Anyone still running any of these models? If so post pics up! Ill post mine but Im waiting on title difficulties at the moment on sellers end. Should have in first week of Nov. Hate waiting. :crying:


----------



## the new boss 92 (Nov 29, 2008)

me and my buddy have been restoring his, 84 single cab short bed. its black we just picked up the new rust free box today for it.i will post up some pictures in a week or so when its done and not all ripped apart like it is now.


----------



## x.system (Aug 3, 2009)

87 silverado, sold it a couple months ago. I'll try to scan a few of my pics of my older ones tomorrow.


----------



## 496 BB (Feb 11, 2010)

Noone else running these as a plow truck?


----------



## Rat_Power_78 (Sep 16, 2008)

I run a '76 3/4 ton with an 8 1/2' western strait blade. I will have to dig for pictures though.


----------



## 496 BB (Feb 11, 2010)

Rat_Power_78;1078865 said:


> I run a '76 3/4 ton with an 8 1/2' western strait blade. I will have to dig for pictures though.


And did you find anything?


----------



## duramax-king (Oct 29, 2009)

*My old plow trucks*

So far i've owned two of these year trucks, 
First is a 88 chevy blazer, 6.2 diesel fully restored, 7.6 fisher plow 
Second is a 84 gmc k25 6.2, 8' fisher plow,


----------



## mnduramax07 (Apr 11, 2008)

two 85's with western plows


----------



## CAT 245ME (Sep 10, 2006)

496 BB;1078767 said:


> Noone else running these as a plow truck?

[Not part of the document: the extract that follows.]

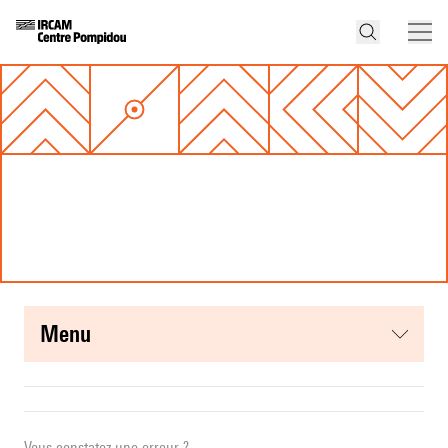
menu
Vous constatez une erreur ?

Still waiting for the cab to be finished for my 85 K20, then everything should go together fairly quick. Was planning on a new Boss V but got a pretty good deal on a lightly used Fisher MM2 8'6" straight blade.

I'll post pics when finished, if I can figure out how to.


----------



## JohnnyRoyale (Jun 18, 2006)

x.system;1078316 said:


> 87 silverado, sold it a couple months ago. I'll try to scan a few of my pics of my older ones tomorrow.


Beautiful truck.....


----------